When one sees a staging of an experimentavite play at the premises of KHOJ, one begins to question whether the agenda to explore boundaries from within the confines of visual arts has been expanded to include and support various ‘cutting edge practices’ across boundaries within the larger realm of artistic practice. However, Zuleikha Chaudhari renders the play more in the manner of an installation using the cast and set to transcend the descriptive category of theater. Therefore at the end of it one sees a theater artist, working in (essentially a ) visual arts space and both complimenting each other...helping each to transcend disciplinary frontiers.

The play as such (Performed on the 21 – 23 April, 2006) was an adaptation of Roland Schimmelpfennig’s Arabian Nights, a heavily loaded text greatly influensed by European readings of the oriental heat and sensuality, though Zuleikha’s rendition of the play subtantially subverts the Orientalist bias. The format of the script is centered on constructs of ‘laid down and available oriental woman’ who is there to be obtained by the ‘active mail’, provided the ‘HE’ goes through his assigned journeys, and encounters with ‘fantasy fate’.

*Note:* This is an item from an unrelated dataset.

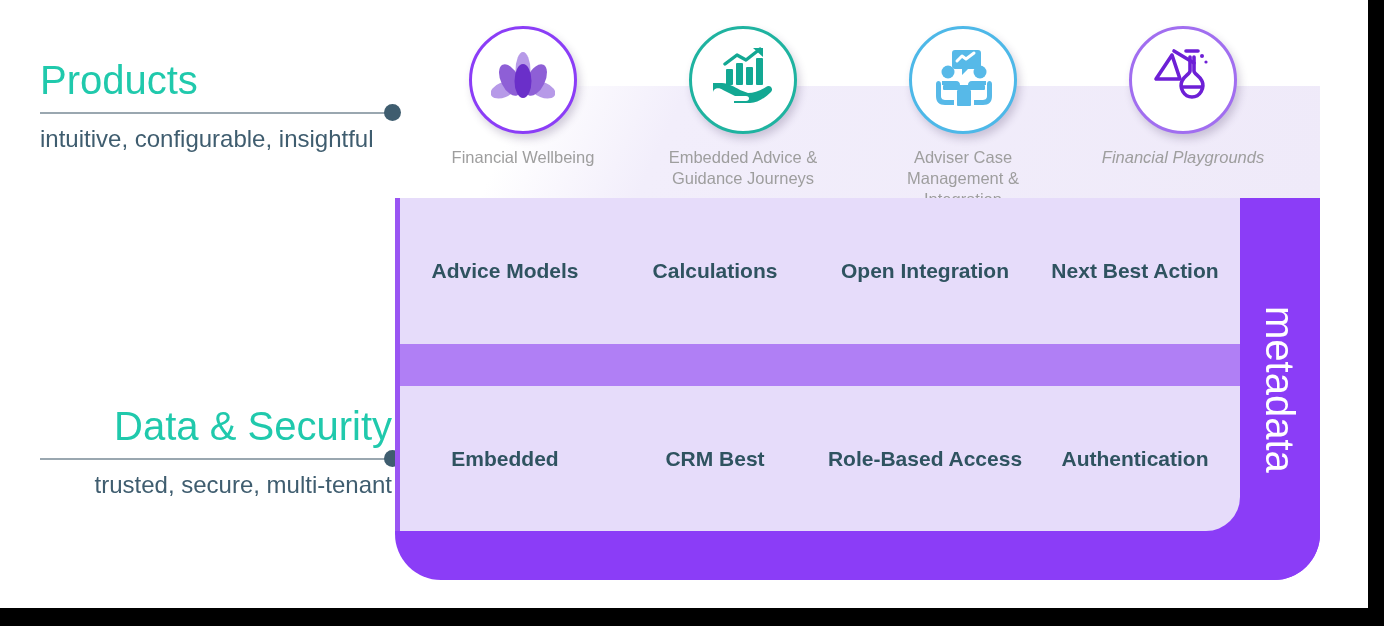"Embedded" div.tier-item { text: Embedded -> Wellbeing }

The narrative revolves around five characters (two women, three men), a high-rise apartment building and the male gaze. Heat, water and brandy are the recurring motifs in this play about mystery, lust, love, agony, ecstasy and hallucinatory visions. However what really arrested me throughout my many viewings of Arabian Nights, is how the core narrative centers around an ancient story telling tradition about harems, jealousy, revenge, curse and redemption; yet attempts to contextualize it in a contemporary urban setting...not letting go of the ‘oriental fantasy’ that informs and inspires its root narrative.

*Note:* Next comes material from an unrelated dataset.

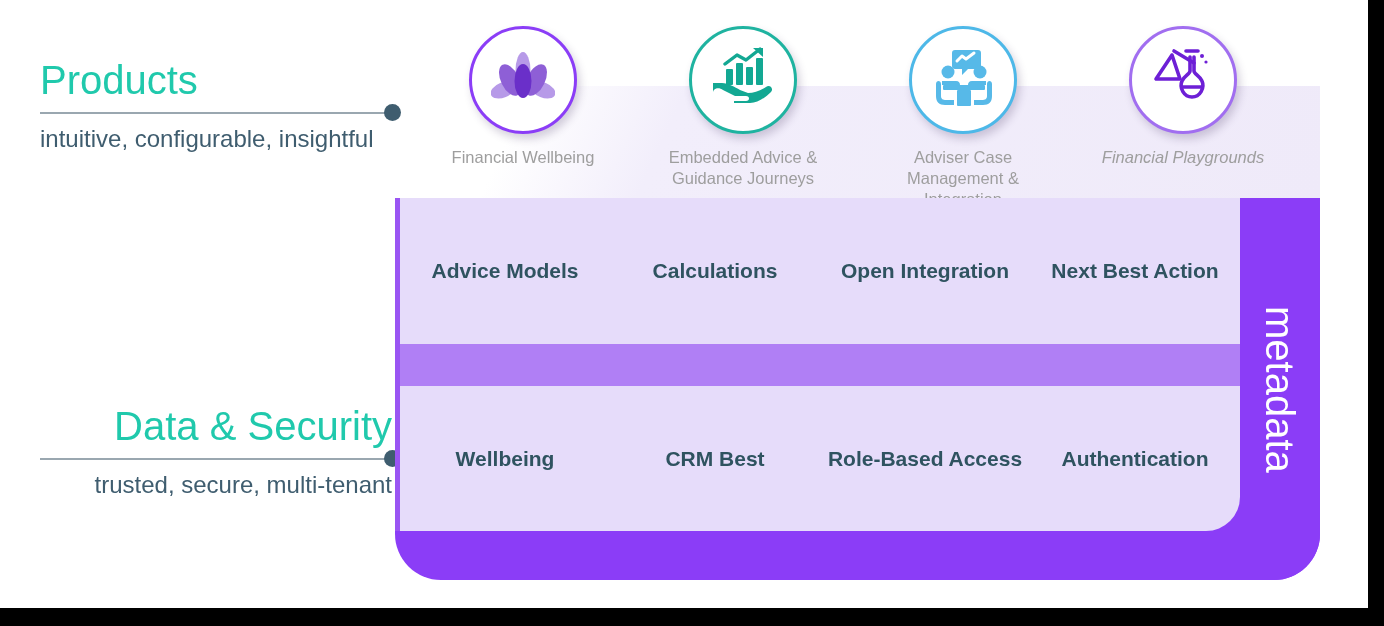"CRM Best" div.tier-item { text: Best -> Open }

What also intruged me is when the essentially ‘male’ script is used and appropriated by a ‘female’ director how she handles the   male gaze and sexualization of the female body.  Zuleikha does a brilliant job in subverting the male gaze without changing the script...but by using entirely formal devices. The gaze is still a motif of sexual desire but is stripped off its sensuality. However, am still not able to pinpoint at what point does the subversion of the gaze happen...does Zuleikha ride on the element of ‘torture’ that the script in-builds and formally exaggerates it in a manner that disallows it to settle in, and combines other formal devices? or is it through a different take all-together? The voyeurism is subverted within the narrative by the manner in which adultery is punished...without any empathy to whether it is intentional or not...perceived or real...in this play breaking sexual barriers lead to death.
Certain uses of formal devices stand out in the play.... first thing that struck me that there was very little acting in the traditional sense of it. The play is more choreographed than directed (in the manner theater defines direction). The play begins with a sanitized all white setting.... and gradually unfolds into the white being disturbed by the grime and sand, which the actors pick up in the course of the performance. This parallels the loss of sanity and the increase in the ‘muck’ that unfolds in the lives of the characters.   

Like all Zuleikha’s plays... this work is hyper pitched and seeks to maintain a (nearly) one and a half hour crescendo. The result is there is very little room for modulations, resulting in the ‘high’ tending to ‘plateau’ and become an extended flat. This necessarily put a lot of onus of modulation on the acting...requiring them to be high energy throughout...but still be very careful about how they pitch. As it is as an actor it must have been very difficult to employ the traditional modes of maintaining cues as Zuleikha consciously broke the ‘traditional’ links between actions and words...having the audience sitting so close to them. One must admit they did a brilliant job.